And then there’s photos….

And then there's photos. If I tried to figure out what actually spurred me to make a change in my weight, four things probably come up:

  • Breaking up with Kevin: It made me feel oddly 'single', in a way I hadn't been in over a decade. Like I might be on 'the market' again. I still feel kind of weird about this reason -- there's that old sense of, "why would I want someone who only loves me when I'm thin?" But on the other hand, there's getting people's attention in the first place...once they love you, love you properly, that's when it really shouldn't matter.

  • Starting to think about going on the academic job market: I'd drifted into most jobs I'd had before -- they weren't jobs I'd gone in caring about. Whereas I can imagine, next year December, interviewing for jobs I really want (like maybe a tenure-track professorship at UIC, Kevin's school, which actually does offer a Ph.D. in Creative Writing, the kind of program I'd love to teach at eventually). Would looking beautiful give me an extra edge? Probably, human nature being what it is.
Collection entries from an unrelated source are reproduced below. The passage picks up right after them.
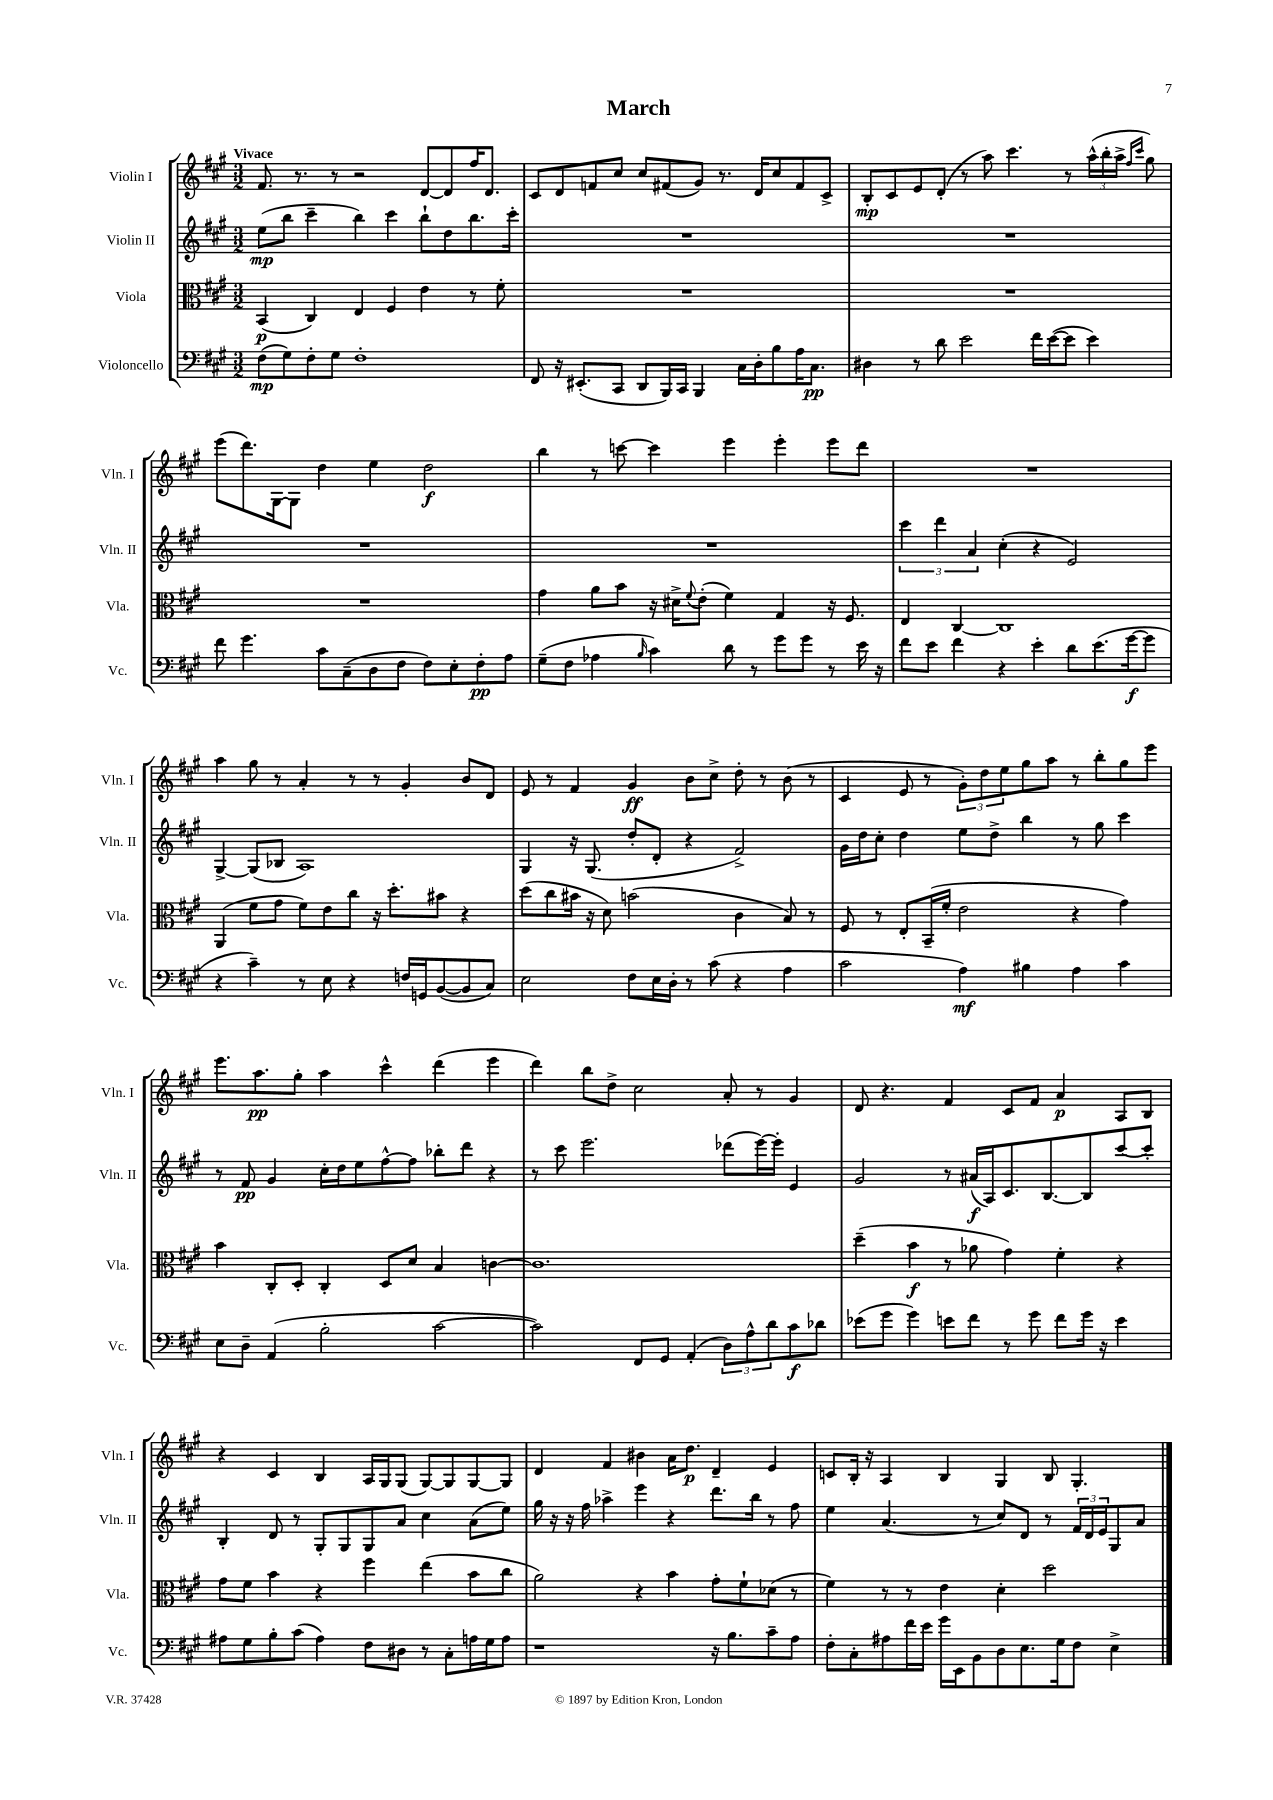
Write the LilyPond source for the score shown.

\header { title = "March" }
<<
\new StaffGroup <<
\new Staff = "s0" \with { instrumentName = "Violin I" shortInstrumentName = "Vln. I" } {
    \clef treble \key a \major \numericTimeSignature \time 3/2 \tempo "Vivace"
    fis'8. r8. r8 r2 d'8~ d'8 fis''16 d'8. |
    cis'8 d'8 f'8 cis''8 cis''8 fis'8( gis'8) r8. d'16 cis''8 fis'8 cis'8-> |
    b8-.\mp cis'8 e'8 d'8-.( r8 a''8) cis'''4. r8 \tuplet 3/2 { a''16-^( b''16-. a''16-> } \grace { fis''16 cis'''16 } gis''8) |
    e'''8( d'''8.) gis16~ gis8 d''4 e''4 d''2\f |
    b''4 r8 c'''8~ c'''4 e'''4 e'''4-. e'''8 d'''8 |
    R1. |
    a''4 gis''8 r8 a'4-. r8 r8 gis'4-. b'8 d'8 |
    e'8 r8 fis'4 gis'4\ff b'8 cis''8-> d''8-. r8 b'8( r8 |
    cis'4 e'8 r8 \tuplet 3/2 { gis'8-.) d''8 e''8 } gis''8 a''8 r8 b''8-. gis''8 e'''8 |
    e'''8. a''8.\pp gis''8-. a''4 cis'''4-^ d'''4( e'''4 |
    d'''4) b''8 d''8-> cis''2 a'8-. r8 gis'4 |
    d'8 r4. fis'4 cis'8 fis'8 a'4\p a8 b8 |
    r4 cis'4 b4 a16 gis16 gis8( gis8~) gis8 gis8~ gis8 |
    d'4 fis'4 bis'4 a'16 d''8.\p d'4-- e'4 |
    c'8 b16-. r16 a4 b4 gis4 b8 gis4.-. \bar "|." |
}
\new Staff = "s1" \with { instrumentName = "Violin II" shortInstrumentName = "Vln. II" } {
    \clef treble \key a \major \numericTimeSignature \time 3/2
    e''8\mp( b''8 cis'''4-- b''4) cis'''4 b''8-! d''8 b''8. cis'''16-. |
    R1. |
    R1. |
    R1. |
    R1. |
    \tuplet 3/2 { cis'''4 d'''4 a'4 } cis''4-.( r4 e'2) |
    gis4~-> gis8( bes8 a1) |
    gis4 r16 gis8.( d''8-. d'8-. r4 fis'2->) |
    gis'16 d''16 cis''8-. d''4 e''8 d''8-> b''4 r8 gis''8 cis'''4 |
    r8 fis'8\pp gis'4 cis''16-. d''16 e''8 fis''8~-^ fis''8 bes''8-. d'''8 r4 |
    r8 cis'''8 e'''2. des'''8( e'''16~) e'''16-. e'4 |
    gis'2 r8 ais'16\f( a16) cis'8. b8.~ b8 cis'''8~ cis'''8-. |
    b4-. d'8 r8 gis8-. gis8 gis8 a'8 cis''4 a'8( e''8) |
    gis''16 r16 r16 fis''16 aes''4-> e'''4 r4 d'''8. b''16 r8 fis''8 |
    e''4 a'4.( r8 cis''8) d'8 r8 \tuplet 3/2 { fis'16 d'16 e'16 } gis8 a'8 \bar "|." |
}
\new Staff = "s2" \with { instrumentName = "Viola" shortInstrumentName = "Vla." } {
    \clef alto \key a \major \numericTimeSignature \time 3/2
    b,4\p( cis4) e4 fis4 e'4 r8 fis'8-. |
    R1. |
    R1. |
    R1. |
    gis'4 a'8 b'8 r16 dis'16-> \appoggiatura { fis'8 } e'8-.( fis'4) gis4 r16 fis8. |
    e4 cis4~ cis1 |
    a,4( fis'8 gis'8 fis'8) e'8 cis''8 r16 d''8.-. bis'8 r4 |
    d''8( cis''8 bis'16 r16 d'8) b'2( cis'4 b8) r8 |
    fis8 r8 e8-. b,16--( fis'16-. e'2 r4 gis'4) |
    b'4 cis8-. d8-. cis4-. d8 d'8 b4 c'4~ |
    c'1. |
    d''4--( b'4\f r8 aes'8 gis'4) fis'4-. r4 |
    gis'8 fis'8 b'4 r4 fis''4 e''4( b'8 cis''8 |
    a'2) r4 b'4 gis'8-. fis'8-! des'8( r8 |
    fis'4) r8 r8 e'4 d'4-. d''2 \bar "|." |
}
\new Staff = "s3" \with { instrumentName = "Violoncello" shortInstrumentName = "Vc." } {
    \clef bass \key a \major \numericTimeSignature \time 3/2
    fis8\mp( gis8) fis8-. gis8 fis1-. |
    fis,8 r16 eis,8.-.( cis,8 d,8 b,,16) cis,16 b,,4 cis16 d16-. b8 a16 cis8.\pp |
    dis4 r8 d'8 e'2 fis'16 e'16~( e'8 e'4) |
    fis'8 gis'4. cis'8 cis8--( d8 fis8 fis8) e8-. fis8-.\pp a8 |
    gis8--( fis8 aes4 \grace { b16 } cis'4) d'8 r8 gis'8 gis'8 r8 e'16 r16 |
    fis'8 e'8 fis'4 r4 e'4-. d'8 e'8.( gis'16~\f gis'8 |
    r4 cis'4--) r8 e8 r4 f16 g,16 b,8~( b,8 cis8) |
    e2 fis8 e16 d16-. r8 cis'8( r4 a4 |
    cis'2 a4\mf) bis4 a4 cis'4 |
    e8 d8-- a,4( b2-. cis'2~ |
    cis'2) fis,8 gis,8 a,4-.( \tuplet 3/2 { d8) a8-^ d'8 } cis'8\f des'8 |
    ees'8( gis'8 gis'4) e'8 fis'8 r8 gis'8 fis'8 gis'16 r16 e'4 |
    ais8 gis8 b8-. cis'8( ais4) fis8 dis8 r8 cis8-. a16 gis16 a8 |
    r1 r16 b8. cis'8-- a8 |
    fis8-. cis8-. ais8 fis'16 e'16 gis'16 e,16 b,8 d8 e8. gis16 fis8 e4-> \bar "|." |
}
>>
>>
\layout { \context { \Score \remove "Bar_number_engraver" } }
  • Realizing that size 14 fit better than size 12: This one was particularly scary because going up one more size would have meant switching to shopping in the "Women's" section, which is an euphemism for the fat women's section. Lane Bryant instead of Express. It felt like a major shift. These days, I'm pleased that size 10 often fits, with the occasional 12. 14's hang on me. Still aiming for 8, though.

  • And finally, not seeing a single photo of me that I thought looked good in several years.
Zak wrote:

"I'll verify that you looked better the last time I saw you than when I saw you that time up in LA with Lisette. Not night/day better, but you definitely look more like you. If that makes any sense. The pictures of you from your college days look more fundamentally like you to me, somehow. Even though I didn't know you then, they're just a clearer expression of who you seem to be."

In college, most pictures of me looked fine. Good, even. As the years went on, fewer and fewer did. Last year, it seemed like a friend could take a hundred photos of me and not get a single attractive one. That was very bad. I could still look in a mirror and think I looked fine -- but it seemed I must be doing some mental editing then, if the camera photos didn't come out that way. It drove me bonkers. When Jason and I went to the cemetery last week, I took about seventy-five pictures of him, of which twenty-five or so came out well. He took about ten photos of me, of which one came out well. I can live with that ratio, though obviously a third is nicer than a tenth.

When I look at the photos from last year (which I mostly don't), I feel like the me I imagine myself to be was being buried in that extra flesh. Gross. It's such a tricky thing, though, because I've read stories from anorexic and bulimic girls who say exactly the same thing, even though they're stick-thin. It's remarkable how difficult it is to have a sane perspective on all this.